Of course he wouldn't tell me straight out. He knows every word can be used against him in court. I wouldn't sue him for any of this, but this is how he is. Careful. Sly.
"I'll see you out, President," Bastion says from the doorway.
"You should spend more time with Wally, President Lytton. Your son needs a father," Alexa comments as he slips the plastic box into his jacket pocket.
"Speaking about fathers," he says with a wry smile, "your father is visiting very soon, isn't he? In less than a week, I believe." Alexa visibly pales and her breath hitches. A part of her ice pop breaks off and plops on the wooden floor. "I knew I had seen those eyes elsewhere, Alexandra Oak. You should listen to your father. He has much more information than me, as his methods are not always... legal."

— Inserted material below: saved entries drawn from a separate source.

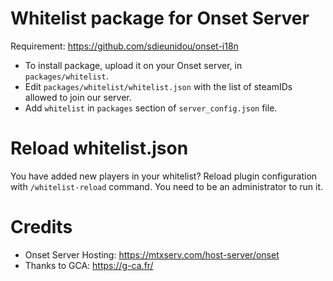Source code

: # Whitelist package for Onset Server

Requirement: https://github.com/sdieunidou/onset-i18n

* To install package, upload it on your Onset server, in `packages/whitelist`.
* Edit `packages/whitelist/whitelist.json` with the list of steamIDs allowed to join our server.
* Add `whitelist` in `packages` section of `server_config.json` file.

# Reload whitelist.json

You have added new players in your whitelist? Reload plugin configuration with `/whitelist-reload` command. You need to be an administrator to run it.

#  Credits

* Onset Server Hosting: https://mtxserv.com/host-server/onset
* Thanks to GCA: https://g-ca.fr/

With that, he stands up and walks into the hall. I hear the front door open and close.
I let her sit in stillness for a while, cautiously taking her hand.
"Father?" I prompt gently, when her color returns. She turns to me, tearing at her lip with her teeth. I touch a corner of her mouth, but she doesn't stop, so I kiss her, hard, until she's breathless. She wipes some of her blood off my bottom lip, distressed.
"I have to tell you something," she says.